Given text:
+-------+
The developments of Italian design after the Second World War have been formative to its current state and status[1]. Following the war, the need for Italian producers to export goods became the major force behind the country’s manufacturing policy, determining not only the goods produced, but also their appearance and price (Sparke, 1990). That period witnessed a shift of emphasis from design needs to issues of status and stylishness, and a boost of private consumption. This shift partially loosened  the links with the functionality and the social idealism that formerly underpinned Italian design. Products began to demonstrate a new expressiveness, sensuousness and individualism. They gradually became a subject more for the glossy magazines aimed at international markets than a genuine consumption possibility for the majority of the population (Sparke, 1990, p. 185; Sparke, 1995, p. 163).

The formative role of U.S. intervention in post-war Italian reconstruction has been acknowledged in design-historical scholarship (Sparke, 1990, p. 191; Doordan, 1995). By establishing the Marshall Plan, the United States assisted Italy and other European countries to recover from the devastating physical ravages of the war. At the same time, this support escalated into a major campaign to reconfigure the essential structure of Italian political, economic and civil culture. The rationale of U.S. aid programs to Italy in particular and Western Europe in general in the 1940s and 1950s was to encourage the development of markets and increase the production of all kinds of consumer goods. Within this context, design was seen as a tool that could be employed to foster consumption through the development of new markets and the expansion or renewal of existing markets (Doordan, 1995). Design was increasingly promoted in its most extravagant and stylish forms by manufacturers and magazines alike (Sparke, 1990, p. 190). Domestic items turned into fetishized commodities and there was a growing emphasis on the isolated object, which became aestheticized and decontextualized. For many products, little attempt was made to place them in any context other than that of fine arts (Sparke, 1990, p. 191).
+-------+
Source material:
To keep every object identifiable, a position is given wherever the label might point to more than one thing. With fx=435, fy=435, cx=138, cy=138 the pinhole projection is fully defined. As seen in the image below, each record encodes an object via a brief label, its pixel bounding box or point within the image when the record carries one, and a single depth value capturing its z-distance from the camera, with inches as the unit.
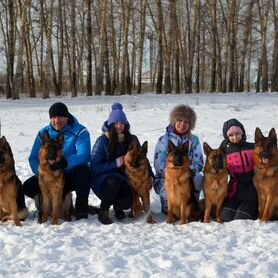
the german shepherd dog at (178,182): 198.8
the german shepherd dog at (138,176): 205.3
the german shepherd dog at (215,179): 198.1
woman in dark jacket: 210.2
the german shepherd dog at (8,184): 194.4
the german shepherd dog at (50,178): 196.2
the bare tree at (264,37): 1071.6
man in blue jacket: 209.0
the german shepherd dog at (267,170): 194.7
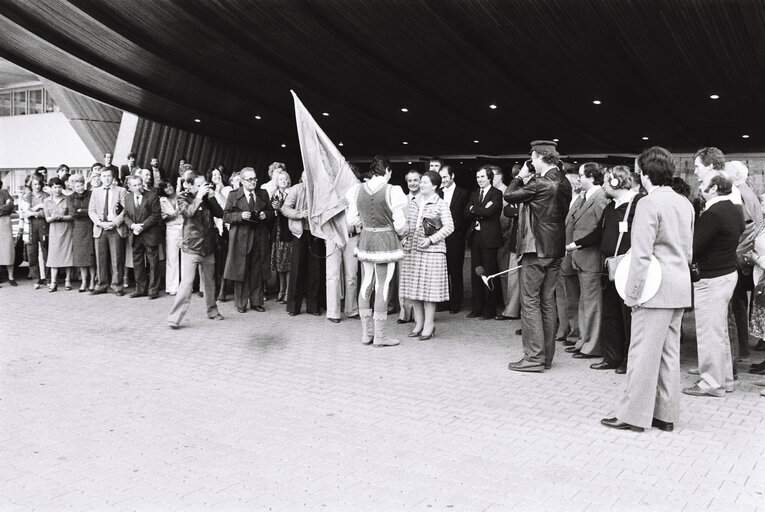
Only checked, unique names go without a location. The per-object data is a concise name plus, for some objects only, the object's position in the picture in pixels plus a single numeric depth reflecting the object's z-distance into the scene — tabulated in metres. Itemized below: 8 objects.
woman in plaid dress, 7.38
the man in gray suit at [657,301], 4.30
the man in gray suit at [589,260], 6.52
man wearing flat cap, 5.95
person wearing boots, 6.96
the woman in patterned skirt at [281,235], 9.52
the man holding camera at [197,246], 7.84
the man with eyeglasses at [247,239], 9.02
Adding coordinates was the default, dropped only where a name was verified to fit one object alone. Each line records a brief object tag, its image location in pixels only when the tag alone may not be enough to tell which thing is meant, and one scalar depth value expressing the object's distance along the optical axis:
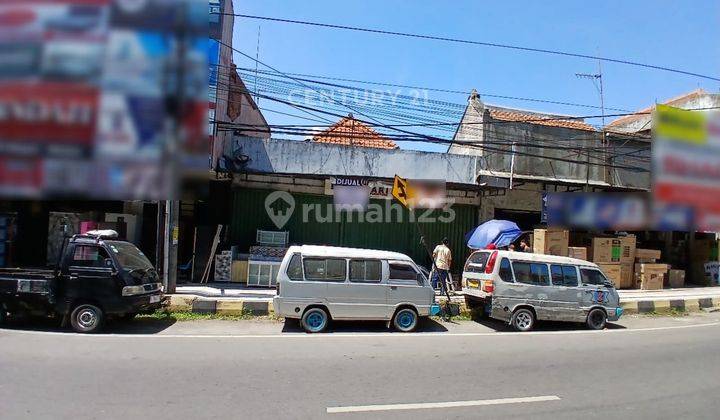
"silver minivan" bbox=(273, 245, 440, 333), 8.82
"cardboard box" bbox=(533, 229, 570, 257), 14.57
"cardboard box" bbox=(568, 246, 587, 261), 14.56
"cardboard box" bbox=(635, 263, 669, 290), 15.73
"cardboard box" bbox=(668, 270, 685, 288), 17.17
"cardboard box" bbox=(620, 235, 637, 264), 15.65
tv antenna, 16.06
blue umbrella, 13.33
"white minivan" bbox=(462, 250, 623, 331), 9.76
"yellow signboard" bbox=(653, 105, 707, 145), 12.86
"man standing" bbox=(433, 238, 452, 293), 12.54
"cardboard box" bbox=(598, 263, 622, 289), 15.34
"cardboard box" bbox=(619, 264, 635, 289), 15.83
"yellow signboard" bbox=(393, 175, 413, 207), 10.63
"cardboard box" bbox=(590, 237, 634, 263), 15.20
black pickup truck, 8.39
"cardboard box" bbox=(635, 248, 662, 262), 15.99
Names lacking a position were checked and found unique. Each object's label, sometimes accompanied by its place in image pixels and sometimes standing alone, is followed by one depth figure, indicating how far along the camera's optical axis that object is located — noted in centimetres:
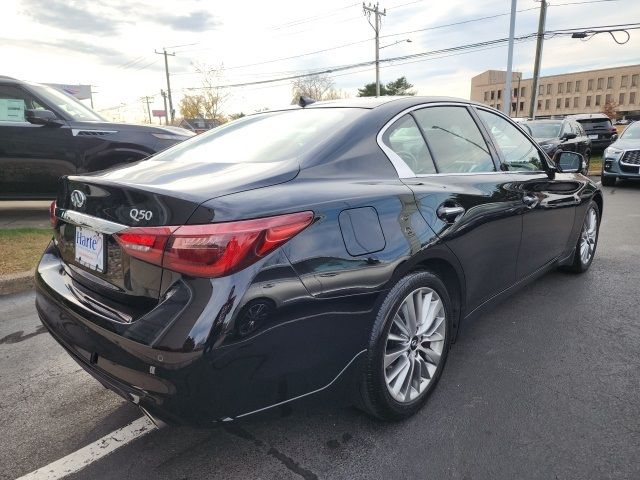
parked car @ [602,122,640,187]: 1017
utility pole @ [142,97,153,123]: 6969
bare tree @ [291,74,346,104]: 5666
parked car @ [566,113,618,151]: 1697
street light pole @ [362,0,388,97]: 3395
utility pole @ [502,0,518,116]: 1764
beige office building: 8850
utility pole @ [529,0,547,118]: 2147
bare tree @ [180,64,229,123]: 4916
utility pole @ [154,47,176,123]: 4733
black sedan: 162
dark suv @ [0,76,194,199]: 602
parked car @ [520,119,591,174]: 1069
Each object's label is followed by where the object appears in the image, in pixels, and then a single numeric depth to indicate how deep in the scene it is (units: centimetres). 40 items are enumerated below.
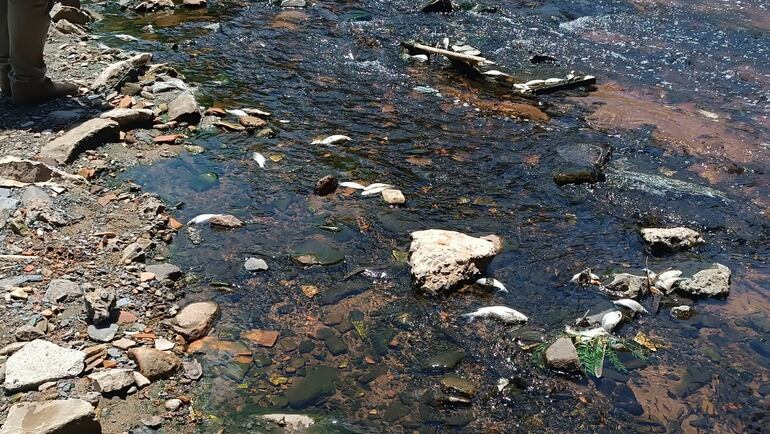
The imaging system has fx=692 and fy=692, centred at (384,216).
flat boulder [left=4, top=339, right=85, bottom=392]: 331
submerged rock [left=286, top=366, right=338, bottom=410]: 362
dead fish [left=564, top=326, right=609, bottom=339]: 410
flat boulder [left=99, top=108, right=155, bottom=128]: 609
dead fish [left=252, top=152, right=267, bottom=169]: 588
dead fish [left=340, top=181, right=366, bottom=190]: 561
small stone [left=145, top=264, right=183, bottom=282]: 437
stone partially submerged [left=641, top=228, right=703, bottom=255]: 498
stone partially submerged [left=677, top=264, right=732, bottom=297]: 451
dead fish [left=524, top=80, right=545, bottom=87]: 786
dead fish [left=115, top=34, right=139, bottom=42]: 874
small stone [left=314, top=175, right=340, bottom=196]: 547
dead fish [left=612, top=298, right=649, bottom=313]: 437
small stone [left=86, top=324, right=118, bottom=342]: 371
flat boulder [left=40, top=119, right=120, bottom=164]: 547
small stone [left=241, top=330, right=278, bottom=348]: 398
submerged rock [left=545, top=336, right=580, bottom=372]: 387
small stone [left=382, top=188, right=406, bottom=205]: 542
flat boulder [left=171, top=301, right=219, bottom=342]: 394
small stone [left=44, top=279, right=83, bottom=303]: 392
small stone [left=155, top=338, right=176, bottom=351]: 377
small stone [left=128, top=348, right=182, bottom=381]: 353
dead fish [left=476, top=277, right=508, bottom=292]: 453
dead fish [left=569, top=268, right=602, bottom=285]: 462
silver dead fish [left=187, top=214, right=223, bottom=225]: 502
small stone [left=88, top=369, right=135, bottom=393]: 338
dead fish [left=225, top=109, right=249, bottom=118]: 668
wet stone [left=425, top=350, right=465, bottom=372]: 388
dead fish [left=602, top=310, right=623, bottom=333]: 418
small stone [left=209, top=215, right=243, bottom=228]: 500
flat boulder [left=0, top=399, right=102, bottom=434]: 294
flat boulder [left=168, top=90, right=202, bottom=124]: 641
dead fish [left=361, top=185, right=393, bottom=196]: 552
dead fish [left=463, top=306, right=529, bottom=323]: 424
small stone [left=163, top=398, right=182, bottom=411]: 339
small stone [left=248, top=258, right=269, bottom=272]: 458
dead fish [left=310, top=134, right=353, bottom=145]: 630
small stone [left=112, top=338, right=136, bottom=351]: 368
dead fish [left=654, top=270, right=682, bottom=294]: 455
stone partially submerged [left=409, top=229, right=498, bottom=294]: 445
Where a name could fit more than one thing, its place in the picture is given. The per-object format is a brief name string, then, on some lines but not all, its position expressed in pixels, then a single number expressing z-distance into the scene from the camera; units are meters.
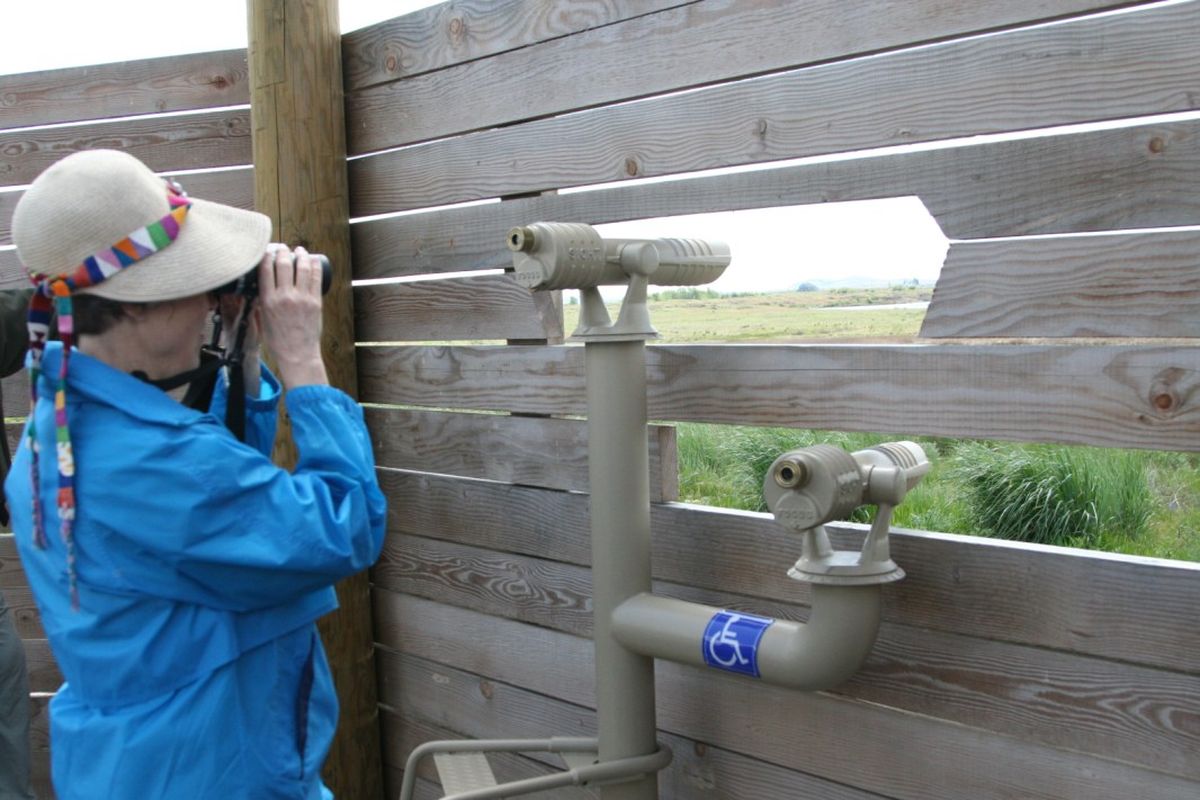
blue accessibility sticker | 1.86
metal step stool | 2.08
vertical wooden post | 2.92
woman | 1.55
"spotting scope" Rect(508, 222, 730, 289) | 1.91
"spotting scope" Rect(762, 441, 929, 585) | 1.67
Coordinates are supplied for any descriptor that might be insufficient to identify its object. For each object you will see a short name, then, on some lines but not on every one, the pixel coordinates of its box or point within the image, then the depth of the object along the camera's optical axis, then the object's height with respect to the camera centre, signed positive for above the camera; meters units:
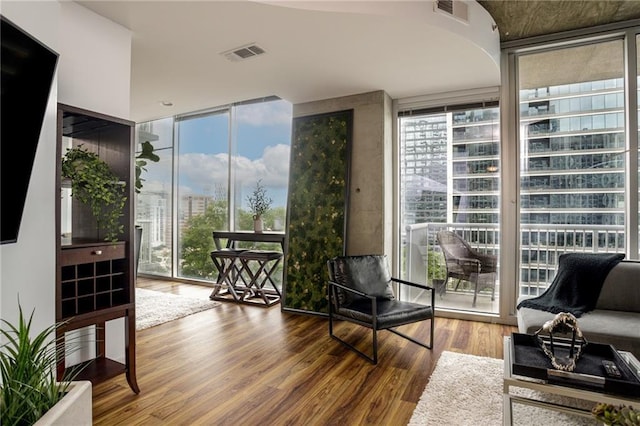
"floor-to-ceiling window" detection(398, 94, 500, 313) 3.96 +0.35
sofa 2.32 -0.72
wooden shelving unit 2.11 -0.26
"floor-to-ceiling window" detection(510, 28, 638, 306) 3.41 +0.68
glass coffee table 1.63 -0.82
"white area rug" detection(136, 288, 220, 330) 3.98 -1.11
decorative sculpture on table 1.88 -0.64
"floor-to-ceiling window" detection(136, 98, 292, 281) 5.24 +0.61
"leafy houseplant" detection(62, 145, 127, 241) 2.13 +0.18
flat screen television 1.45 +0.45
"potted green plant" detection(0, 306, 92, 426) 1.32 -0.69
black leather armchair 2.98 -0.77
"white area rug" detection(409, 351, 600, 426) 2.06 -1.14
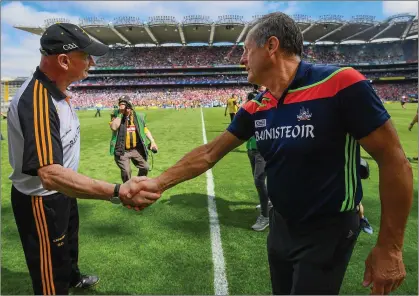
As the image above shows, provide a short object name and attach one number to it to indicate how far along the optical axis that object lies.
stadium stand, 71.94
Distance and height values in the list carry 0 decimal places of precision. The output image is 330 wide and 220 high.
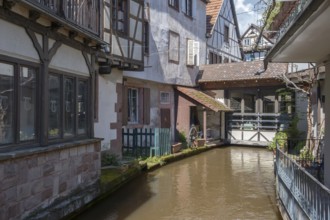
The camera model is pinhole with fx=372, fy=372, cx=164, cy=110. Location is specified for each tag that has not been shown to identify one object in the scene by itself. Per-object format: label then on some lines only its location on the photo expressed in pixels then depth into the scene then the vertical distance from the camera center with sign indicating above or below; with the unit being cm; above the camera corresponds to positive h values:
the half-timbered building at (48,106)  545 +18
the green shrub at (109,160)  1059 -126
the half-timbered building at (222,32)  2242 +540
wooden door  1680 -9
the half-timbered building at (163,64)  1480 +240
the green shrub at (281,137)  1495 -95
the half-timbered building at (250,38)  3651 +769
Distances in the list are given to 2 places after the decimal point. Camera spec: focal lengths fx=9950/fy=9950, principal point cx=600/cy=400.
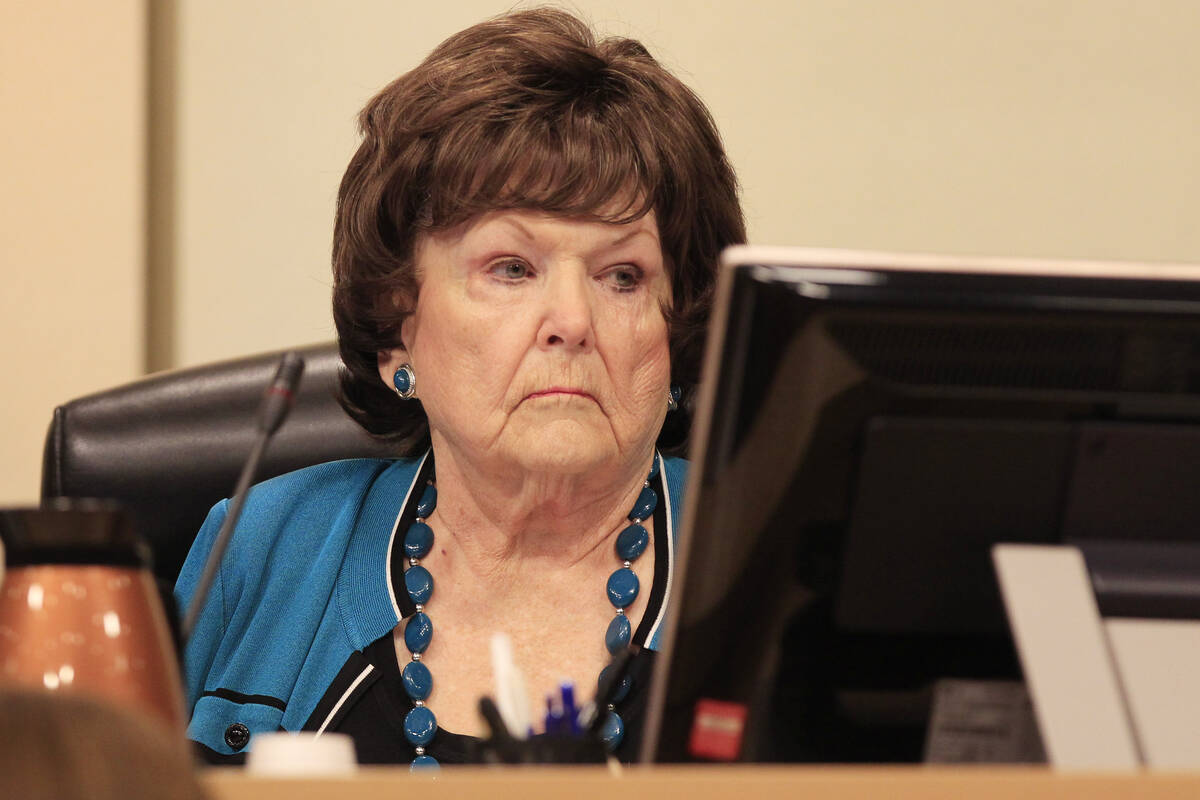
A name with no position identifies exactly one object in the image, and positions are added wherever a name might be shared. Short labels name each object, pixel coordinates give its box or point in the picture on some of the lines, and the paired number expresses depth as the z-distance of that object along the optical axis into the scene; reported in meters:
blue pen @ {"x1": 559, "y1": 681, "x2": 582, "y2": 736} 4.89
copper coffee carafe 4.86
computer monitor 4.86
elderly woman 5.22
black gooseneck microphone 4.98
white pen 4.89
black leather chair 5.31
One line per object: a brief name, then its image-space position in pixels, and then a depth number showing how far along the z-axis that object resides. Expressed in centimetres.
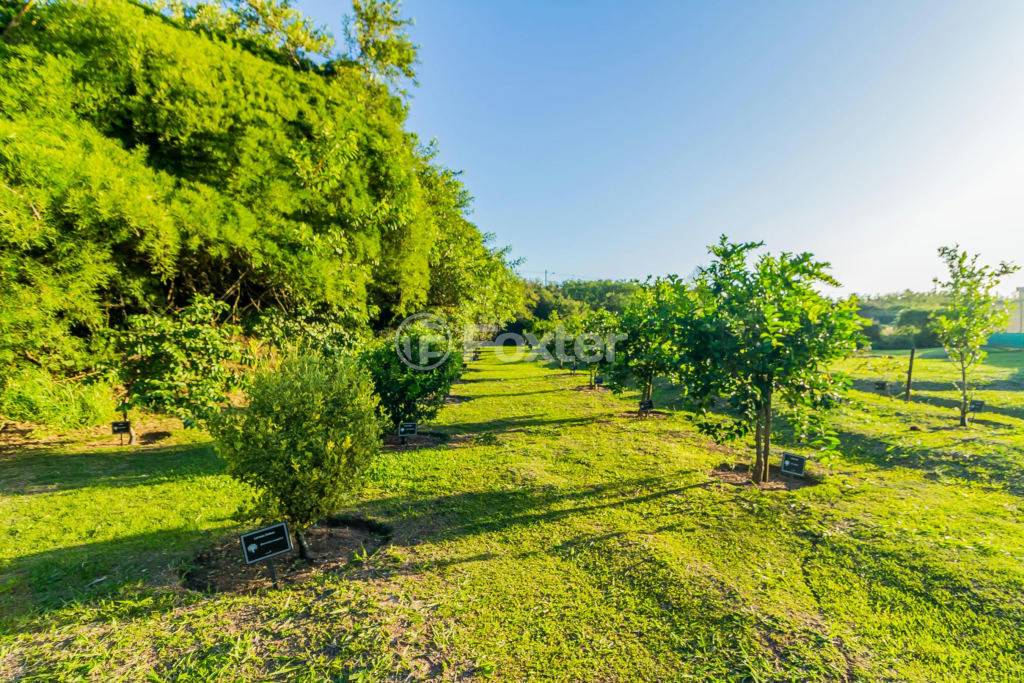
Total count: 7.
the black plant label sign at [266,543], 358
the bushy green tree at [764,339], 519
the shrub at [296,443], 382
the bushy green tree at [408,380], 863
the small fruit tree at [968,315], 934
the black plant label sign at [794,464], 599
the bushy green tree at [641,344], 873
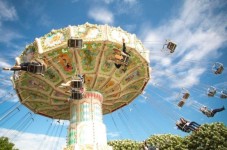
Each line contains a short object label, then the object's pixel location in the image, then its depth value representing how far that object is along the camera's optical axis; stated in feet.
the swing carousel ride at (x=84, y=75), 32.16
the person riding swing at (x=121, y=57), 31.01
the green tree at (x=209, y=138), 49.18
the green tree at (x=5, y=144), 57.98
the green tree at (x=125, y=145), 64.05
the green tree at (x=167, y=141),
+-------+
Questions to answer:
1 – According to the text on post-war Italian design, what plan did the United States establish to help Italy and other European countries recover from the war?
2 – Extend the text on post-war Italian design, picking up after its last sentence.

Results of the exercise:
1 – The Marshall Plan.

2 –
The stylistic extravagance of much post-war Italian design should not distract from the achievements realized from a manufacturing point of view. In fact, many of these extravagancies were technically possible exactly because of the attention paid to craftsmanship and manufacturing. Companies associated with the production of luxury items assigned great importance to the technical aspects of their products. For example, firms like Cassina, Pirelli or Alessi have been highly active in the advanced use of common materials, in the development of new materials, and in the negotiation of craft and mass-production processes. Furthermore, companies tended to reach an optimum size and to specialize in only one advanced technological process (Sparke, 1990, p. 198)[2]. Perhaps the most significant feature of the Italian design industry from a manufacturing and organizational point of view was its industrial dualism, in other words the successful mixture of craft and high technology which has characterized Italian production throughout the 20th century. It was exactly this peculiarly Italian solution of combining small-scale manufacturing with a progressive attitude that marked the country out on the international design map in the post-war years (Sparke, 1995, p. 164).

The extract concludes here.